▸ TASK BRIEF: Reproduce the data word for word, from its first line up to and including the line containing "0.314836, 0.065458, 0.914740]]".

▸ SOURCE RECORDS:
***

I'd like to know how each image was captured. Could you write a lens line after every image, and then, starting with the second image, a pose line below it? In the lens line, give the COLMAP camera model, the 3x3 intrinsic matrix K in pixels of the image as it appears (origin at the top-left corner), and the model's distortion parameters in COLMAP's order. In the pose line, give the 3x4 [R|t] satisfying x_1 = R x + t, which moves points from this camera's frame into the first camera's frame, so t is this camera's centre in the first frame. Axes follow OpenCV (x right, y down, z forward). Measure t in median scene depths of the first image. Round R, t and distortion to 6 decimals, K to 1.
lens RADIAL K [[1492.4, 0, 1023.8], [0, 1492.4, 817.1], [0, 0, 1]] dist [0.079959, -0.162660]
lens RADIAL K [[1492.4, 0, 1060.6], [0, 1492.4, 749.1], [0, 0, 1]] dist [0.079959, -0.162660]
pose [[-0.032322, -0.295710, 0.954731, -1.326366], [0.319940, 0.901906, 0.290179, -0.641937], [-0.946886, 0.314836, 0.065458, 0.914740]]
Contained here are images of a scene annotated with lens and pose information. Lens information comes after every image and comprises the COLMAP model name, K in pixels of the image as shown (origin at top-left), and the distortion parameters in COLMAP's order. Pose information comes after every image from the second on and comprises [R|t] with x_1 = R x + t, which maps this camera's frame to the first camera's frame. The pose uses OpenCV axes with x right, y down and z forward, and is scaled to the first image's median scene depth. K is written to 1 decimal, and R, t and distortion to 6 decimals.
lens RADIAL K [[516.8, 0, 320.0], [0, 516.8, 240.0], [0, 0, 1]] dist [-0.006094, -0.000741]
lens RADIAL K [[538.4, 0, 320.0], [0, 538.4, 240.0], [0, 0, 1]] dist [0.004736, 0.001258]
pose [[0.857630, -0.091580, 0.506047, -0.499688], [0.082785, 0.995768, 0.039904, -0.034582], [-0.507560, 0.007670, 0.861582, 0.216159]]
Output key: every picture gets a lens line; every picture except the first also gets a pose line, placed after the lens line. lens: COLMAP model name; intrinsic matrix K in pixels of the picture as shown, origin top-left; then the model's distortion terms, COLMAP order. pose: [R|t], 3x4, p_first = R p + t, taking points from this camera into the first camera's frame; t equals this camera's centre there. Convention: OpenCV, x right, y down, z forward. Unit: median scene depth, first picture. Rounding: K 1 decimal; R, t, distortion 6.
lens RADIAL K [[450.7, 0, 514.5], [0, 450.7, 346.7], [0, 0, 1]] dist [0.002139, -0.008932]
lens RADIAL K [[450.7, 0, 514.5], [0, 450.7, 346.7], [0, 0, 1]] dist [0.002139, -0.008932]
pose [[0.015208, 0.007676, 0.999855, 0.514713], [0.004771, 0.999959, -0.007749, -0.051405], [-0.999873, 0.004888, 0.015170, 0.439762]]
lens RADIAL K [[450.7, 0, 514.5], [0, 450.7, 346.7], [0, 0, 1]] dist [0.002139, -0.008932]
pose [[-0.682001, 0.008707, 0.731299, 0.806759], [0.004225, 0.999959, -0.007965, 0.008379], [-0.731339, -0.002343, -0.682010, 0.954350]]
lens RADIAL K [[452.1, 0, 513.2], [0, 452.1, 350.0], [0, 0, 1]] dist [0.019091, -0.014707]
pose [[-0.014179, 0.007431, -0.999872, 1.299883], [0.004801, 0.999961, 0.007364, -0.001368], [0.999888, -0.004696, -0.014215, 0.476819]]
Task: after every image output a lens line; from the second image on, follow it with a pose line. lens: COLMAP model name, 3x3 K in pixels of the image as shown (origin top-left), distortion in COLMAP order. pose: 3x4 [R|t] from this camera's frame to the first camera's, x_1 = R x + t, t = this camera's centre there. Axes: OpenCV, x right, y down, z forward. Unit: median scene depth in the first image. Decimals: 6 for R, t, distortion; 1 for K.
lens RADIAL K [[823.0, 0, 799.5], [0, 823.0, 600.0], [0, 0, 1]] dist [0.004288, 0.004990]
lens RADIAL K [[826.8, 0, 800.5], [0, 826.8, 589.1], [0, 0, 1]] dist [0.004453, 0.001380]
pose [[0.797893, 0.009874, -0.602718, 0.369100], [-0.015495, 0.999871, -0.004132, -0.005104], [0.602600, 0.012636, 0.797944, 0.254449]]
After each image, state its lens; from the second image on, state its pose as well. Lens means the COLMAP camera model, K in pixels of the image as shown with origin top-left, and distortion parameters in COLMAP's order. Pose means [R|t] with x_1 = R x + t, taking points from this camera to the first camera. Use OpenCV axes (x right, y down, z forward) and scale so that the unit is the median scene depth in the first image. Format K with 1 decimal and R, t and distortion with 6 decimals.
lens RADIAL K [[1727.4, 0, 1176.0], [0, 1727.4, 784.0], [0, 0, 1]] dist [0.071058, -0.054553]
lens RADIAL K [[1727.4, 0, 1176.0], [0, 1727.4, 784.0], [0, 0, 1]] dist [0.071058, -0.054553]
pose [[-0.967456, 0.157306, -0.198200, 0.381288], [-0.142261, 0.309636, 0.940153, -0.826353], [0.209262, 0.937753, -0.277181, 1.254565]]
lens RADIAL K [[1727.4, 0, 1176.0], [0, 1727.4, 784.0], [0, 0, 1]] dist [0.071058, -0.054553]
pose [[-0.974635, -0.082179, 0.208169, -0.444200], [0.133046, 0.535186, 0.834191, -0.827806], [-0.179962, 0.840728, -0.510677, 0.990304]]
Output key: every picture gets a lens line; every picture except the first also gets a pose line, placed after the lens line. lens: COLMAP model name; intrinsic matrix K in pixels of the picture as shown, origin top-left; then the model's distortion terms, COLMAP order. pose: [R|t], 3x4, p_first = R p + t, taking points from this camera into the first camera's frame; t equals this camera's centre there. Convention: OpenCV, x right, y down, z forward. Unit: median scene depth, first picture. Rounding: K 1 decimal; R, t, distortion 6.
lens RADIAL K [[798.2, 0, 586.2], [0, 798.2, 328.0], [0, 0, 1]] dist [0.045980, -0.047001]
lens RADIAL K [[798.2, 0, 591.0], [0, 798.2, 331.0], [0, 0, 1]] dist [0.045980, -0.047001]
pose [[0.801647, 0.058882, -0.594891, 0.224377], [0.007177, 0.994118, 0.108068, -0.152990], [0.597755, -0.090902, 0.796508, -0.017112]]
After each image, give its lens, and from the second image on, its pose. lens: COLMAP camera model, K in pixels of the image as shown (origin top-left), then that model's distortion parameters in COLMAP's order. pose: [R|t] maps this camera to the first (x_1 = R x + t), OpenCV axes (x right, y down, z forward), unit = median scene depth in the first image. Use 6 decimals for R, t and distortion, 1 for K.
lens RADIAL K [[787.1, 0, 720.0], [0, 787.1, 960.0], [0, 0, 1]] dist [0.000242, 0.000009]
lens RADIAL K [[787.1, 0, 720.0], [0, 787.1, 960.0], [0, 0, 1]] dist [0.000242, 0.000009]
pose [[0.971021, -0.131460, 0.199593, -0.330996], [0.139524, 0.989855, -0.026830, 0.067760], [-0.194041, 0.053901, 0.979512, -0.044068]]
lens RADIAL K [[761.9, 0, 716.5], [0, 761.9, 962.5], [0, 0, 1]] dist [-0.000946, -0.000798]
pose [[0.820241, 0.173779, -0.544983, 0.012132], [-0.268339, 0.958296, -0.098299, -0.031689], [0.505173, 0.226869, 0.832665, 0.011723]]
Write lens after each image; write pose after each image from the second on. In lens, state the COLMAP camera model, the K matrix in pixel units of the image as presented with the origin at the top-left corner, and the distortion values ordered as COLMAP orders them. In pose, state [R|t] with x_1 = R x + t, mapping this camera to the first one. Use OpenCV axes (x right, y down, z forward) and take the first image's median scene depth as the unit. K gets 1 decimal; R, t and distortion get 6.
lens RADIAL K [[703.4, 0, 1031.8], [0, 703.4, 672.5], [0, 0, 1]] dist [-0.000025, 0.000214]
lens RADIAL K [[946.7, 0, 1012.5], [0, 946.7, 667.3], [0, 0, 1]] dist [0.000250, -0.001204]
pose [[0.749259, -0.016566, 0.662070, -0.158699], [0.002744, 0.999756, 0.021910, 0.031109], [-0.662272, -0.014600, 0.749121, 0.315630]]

***

▸ TASK ANSWER:
I'd like to know how each image was captured. Could you write a lens line after every image, and then, starting with the second image, a pose line below it? In the lens line, give the COLMAP camera model, the 3x3 intrinsic matrix K in pixels of the image as it appears (origin at the top-left corner), and the model's distortion parameters in COLMAP's order. In the pose line, give the 3x4 [R|t] satisfying x_1 = R x + t, which moves points from this camera's frame into the first camera's frame, so t is this camera's centre in the first frame. Axes follow OpenCV (x right, y down, z forward). Measure t in median scene depths of the first image. Round R, t and distortion to 6 decimals, K to 1.
lens RADIAL K [[1492.4, 0, 1023.8], [0, 1492.4, 817.1], [0, 0, 1]] dist [0.079959, -0.162660]
lens RADIAL K [[1492.4, 0, 1060.6], [0, 1492.4, 749.1], [0, 0, 1]] dist [0.079959, -0.162660]
pose [[-0.032322, -0.295710, 0.954731, -1.326366], [0.319940, 0.901906, 0.290179, -0.641937], [-0.946886, 0.314836, 0.065458, 0.914740]]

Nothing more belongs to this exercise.